__TO-DO ITEM__: Look through the listing below for the line with "Neto svars: 100g" and the line with "isposición.". Copy both, along with every line between them, exactly and with no pictures.

__SUPPLIED ENTRIES__:
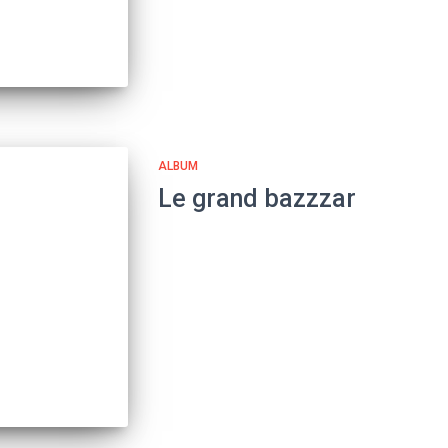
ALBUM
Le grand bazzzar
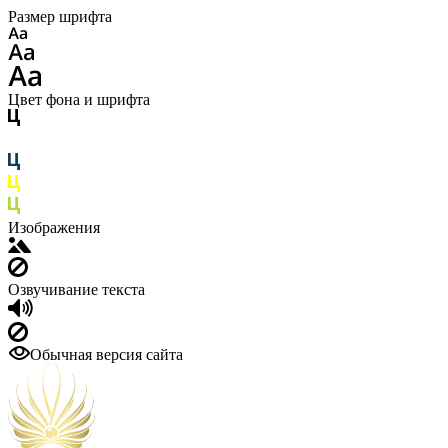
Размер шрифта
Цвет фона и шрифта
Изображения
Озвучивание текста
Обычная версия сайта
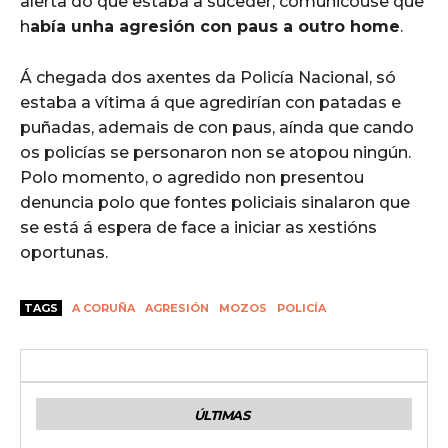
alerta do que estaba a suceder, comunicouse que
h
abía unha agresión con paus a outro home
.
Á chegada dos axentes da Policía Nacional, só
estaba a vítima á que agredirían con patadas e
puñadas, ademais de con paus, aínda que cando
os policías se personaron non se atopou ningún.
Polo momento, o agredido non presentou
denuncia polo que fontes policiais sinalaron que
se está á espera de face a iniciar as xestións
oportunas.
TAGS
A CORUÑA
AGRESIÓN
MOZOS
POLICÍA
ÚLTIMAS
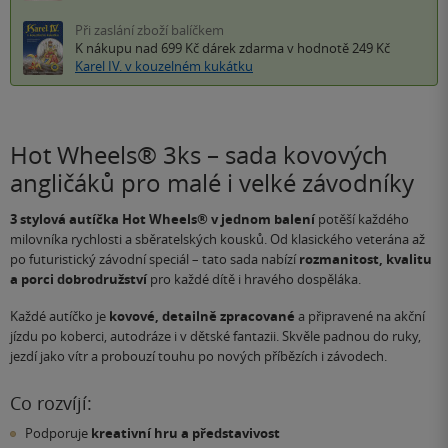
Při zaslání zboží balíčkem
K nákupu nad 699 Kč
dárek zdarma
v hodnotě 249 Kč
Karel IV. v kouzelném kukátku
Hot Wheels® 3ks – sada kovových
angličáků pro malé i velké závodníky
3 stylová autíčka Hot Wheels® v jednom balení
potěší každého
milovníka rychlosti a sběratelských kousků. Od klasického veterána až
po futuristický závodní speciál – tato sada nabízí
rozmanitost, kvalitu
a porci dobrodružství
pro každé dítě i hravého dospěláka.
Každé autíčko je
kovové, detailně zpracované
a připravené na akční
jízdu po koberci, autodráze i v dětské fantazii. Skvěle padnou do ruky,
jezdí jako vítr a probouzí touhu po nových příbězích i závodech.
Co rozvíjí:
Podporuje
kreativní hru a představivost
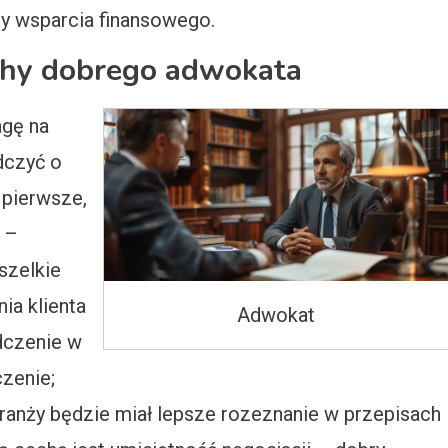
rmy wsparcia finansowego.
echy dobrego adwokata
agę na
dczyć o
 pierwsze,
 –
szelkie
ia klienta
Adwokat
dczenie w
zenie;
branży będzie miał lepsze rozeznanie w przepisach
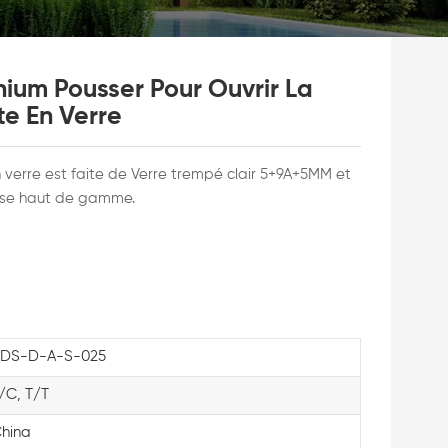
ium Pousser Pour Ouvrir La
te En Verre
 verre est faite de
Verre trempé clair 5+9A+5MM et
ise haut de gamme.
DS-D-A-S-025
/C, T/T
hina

...

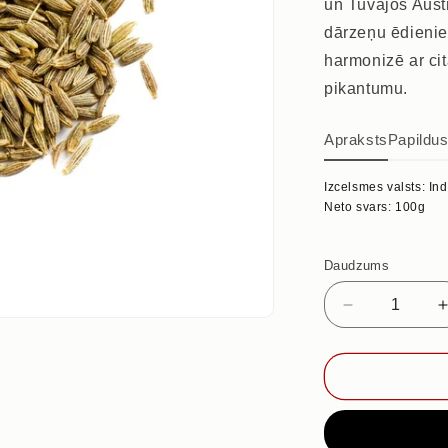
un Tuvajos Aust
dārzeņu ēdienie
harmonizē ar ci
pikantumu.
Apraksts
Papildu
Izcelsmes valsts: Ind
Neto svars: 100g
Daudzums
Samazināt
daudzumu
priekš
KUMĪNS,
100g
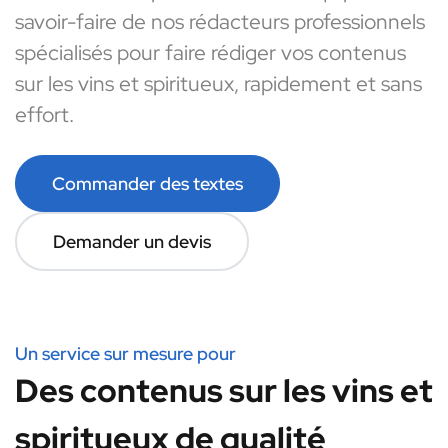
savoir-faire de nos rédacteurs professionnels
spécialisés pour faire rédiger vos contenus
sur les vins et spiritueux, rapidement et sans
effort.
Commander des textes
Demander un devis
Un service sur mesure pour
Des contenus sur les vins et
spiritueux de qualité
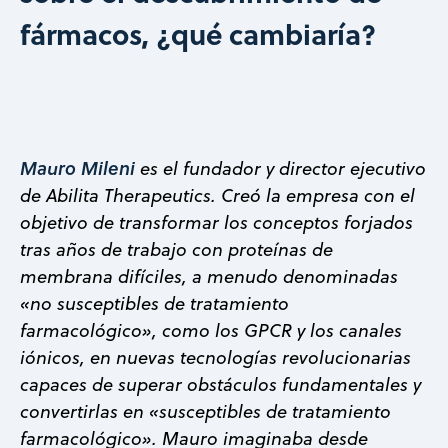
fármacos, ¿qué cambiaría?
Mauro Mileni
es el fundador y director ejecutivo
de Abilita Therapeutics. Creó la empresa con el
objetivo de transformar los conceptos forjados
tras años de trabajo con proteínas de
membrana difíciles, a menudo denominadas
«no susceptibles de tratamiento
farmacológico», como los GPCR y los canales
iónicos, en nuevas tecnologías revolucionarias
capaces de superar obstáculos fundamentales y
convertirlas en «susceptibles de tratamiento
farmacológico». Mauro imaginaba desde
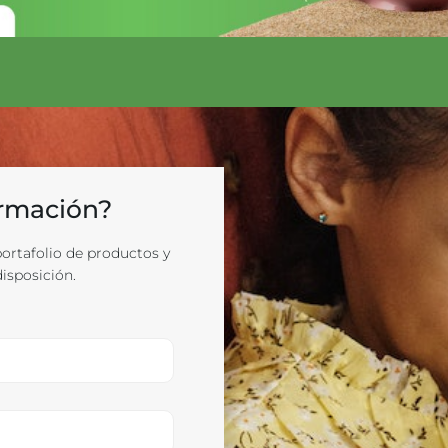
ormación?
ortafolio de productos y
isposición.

__ANSWER AREA__:
Neto svars: 100g
Daudzums
Samazināt
daudzumu
priekš
KUMĪNS,
100g
savoir-faire de nos rédacteurs professionnels
spécialisés pour faire rédiger vos contenus
sur les vins et spiritueux, rapidement et sans
effort.
Commander des textes
Demander un devis
Un service sur mesure pour
Des contenus sur les vins et
spiritueux de qualité
fármacos, ¿qué cambiaría?
Mauro Mileni
es el fundador y director ejecutivo
de Abilita Therapeutics. Creó la empresa con el
objetivo de transformar los conceptos forjados
tras años de trabajo con proteínas de
membrana difíciles, a menudo denominadas
«no susceptibles de tratamiento
farmacológico», como los GPCR y los canales
iónicos, en nuevas tecnologías revolucionarias
capaces de superar obstáculos fundamentales y
convertirlas en «susceptibles de tratamiento
farmacológico». Mauro imaginaba desde
ormación?
ortafolio de productos y
isposición.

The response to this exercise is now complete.